Building Text to Speech Applications Using Asterisk Open Source VoIP Platform

Introduction

Asterisk is a software implementation of a telephone private branch exchange (PBX); it allows attached telephones to make calls to one another, and to connect to other telephone services, such as the public switched telephone network (PSTN) and Voice over Internet Protocol (VoIP) services.

Features

The Asterisk software includes many features available in proprietary PBX systems: voice mail, conference calling, interactive voice response (phone menus), and automatic call distribution. Users can create new functionality by writing dial plan scripts in several of Asterisk’s own extensions languages, by adding custom loadable modules written in C, or by implementing Asterisk Gateway Interface (AGI) programs using any programming language capable of communicating via the standard streams system (stdin and stdout) or by network TCP sockets.
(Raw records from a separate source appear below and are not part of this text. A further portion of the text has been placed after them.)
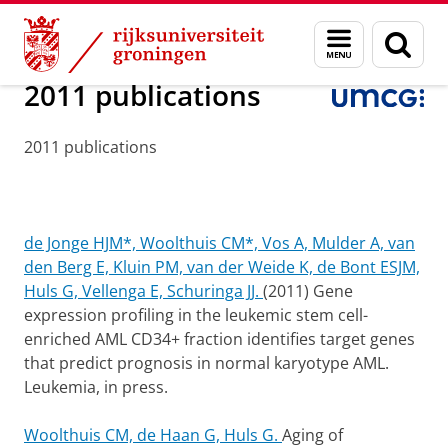
Skip
Skip
Onderzoek
Experimental Hematology
Menu
Zoek
to
to
en
Content
Navigation
zoeken
2011 publications
2011 publications
de Jonge HJM*, Woolthuis CM*, Vos A, Mulder A, van
den Berg E, Kluin PM, van der Weide K, de Bont ESJM,
Huls G, Vellenga E, Schuringa JJ.
(2011) Gene
expression profiling in the leukemic stem cell-
enriched AML CD34+ fraction identifies target genes
that predict prognosis in normal karyotype AML.
Leukemia, in press.
Woolthuis CM, de Haan G, Huls G.
Aging of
Asterisk supports several standard voice over IP protocols, including the Session Initiation Protocol (SIP), the Media Gateway Control Protocol (MGCP), and H.323. Asterisk supports most SIP telephones, acting both as registrar and back-to-back user agent, and can serve as a gateway between IP phones and the public switched telephone network (PSTN) via T- or E-carrier interfaces or analog FXO cards. The Inter-Asterisk eXchange (IAX) protocol, RFC 5456, native to Asterisk, provides efficient trunking of calls among Asterisk PBXes, in addition to distributing some configuration logic. Many VoIP service providers support it for call completion into the PSTN, often because it is easy to interface.

Text-to-Speech Utilities

Text-to-speech utilities are used to convert strings of words into audio that can be played to your callers. Text-to-speech has been around for many years, and has been continually improving. While we can’t recommend text-to-speech utilities to take the place of professionally recorded prompts, they do offer some degree of usefulness in applications where dynamic data needs to be communicated to a caller.

Festival

Festival is one of the oldest running applications for text-to-speech on Linux. While the quality of Festival is not sufficient for us to recommend it for production use, it is certainly a useful way of testing a text-to-speech-based application. If a more polished sound is required for your application, we recommend you look at Cepstral (covered next).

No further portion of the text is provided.